最新形式なのに増備無し? 今後が気になる新交通システム
東京都交通局が運営する日暮里・舎人ライナーでは、2017年に5両編成1本のみが製造された320形が活躍しています。
320形は、初代車両の300形と同様、新潟トランシスが製造した車両です。
かつては陸の孤島とも呼ばれていたエリアを走る日暮里・舎人ライナーは、開業後は年々利用客が増加していました。この路線のような新交通システムでは、安全性を保つために重量制限を設定していますが、日暮里・舎人ライナーではこの制限を突破する可能性があるほど、多くの利用者が集中している状態となっています。そのため、初代車両の300形では、当初は車内にあえてクロスシートを設置し、乗車できるスペースを減らすことで、わざわざ定員を減らしていました。
車両を増結せずに1編成あたりの定員を増やすためには、車両の重量を減らす必要があります。そのため、日暮里・舎人ライナーに導入された新型車両では、300形よりも軽量化を図った設計となっています。
前面は300形と同様の流線形ですが、300形以上にスタイリッシュなデザインに。また、300形よりも軽量化を図ることで、設備による重量制限との余裕を確保。混雑時にも300形以上に多くの旅客が乗車できるようになっています。
日暮里・舎人ライナーでは、320形の導入以前にも、新造車として三菱重工業製の330形が導入されていました。
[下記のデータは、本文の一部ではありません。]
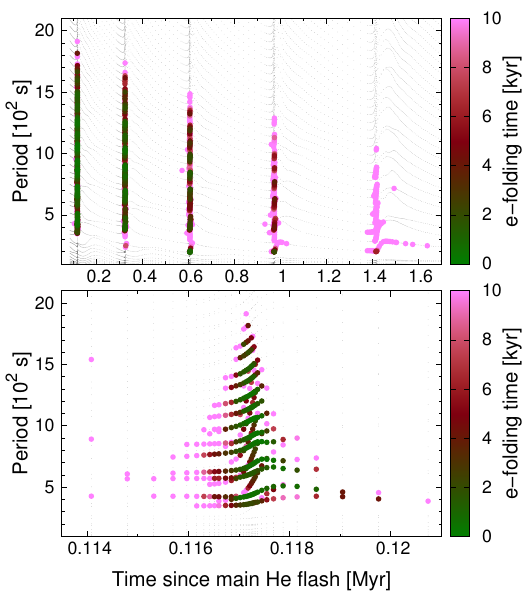
Figure 3. The logarithm of the squared Lamb and Brunt-Väisälä fre- Figure 4. Upper panel: Period vs. time of a sequence with Z = 0.02, quencies (black and red lines) in terms of the outer mass fraction Y = 0.285 and M * = 0.457 M . Excited periods are coloured with ⊙ coordinate. Black points mark the nodes of the radial eigenfunc- the e -folding time in colour coding. Lower panel: Zoomed in the first tions. Upper panel corresponds to a model with log g = 5.12, subflash. log T eff /K = 4.53, M * = 0.4868 M with excited modes, whose ⊙ range of frequencies is shown with a green strip. Lower panel corresponds to a model with log g = 4.25, log T eff /K = 4.35, M * = 0.4908 M ⊙ and no excited modes.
東京都交通局のような公営交通事業者では、ある特定のメーカーを指定して車両を発注することは不公平となるため、車両製造メーカーは原則として入札で決定することとなります。このため、2015年度導入車両は三菱重工業が落札した一方で、2017年度導入車両は新潟トランシスが落札したことにより、同じ路線にも関わらず多数の形式が導入されることとなったのでした。
かつては320形とともに1本のみの在籍だった330形ですが、こちらは2019年度に2本が導入され、現在は3本15両の陣容に。また、2022年度以降に導入される車両についても、2020年1月に三菱重工業が落札しています。そのため、320形の増備は、今後しばらくは見込めないようです。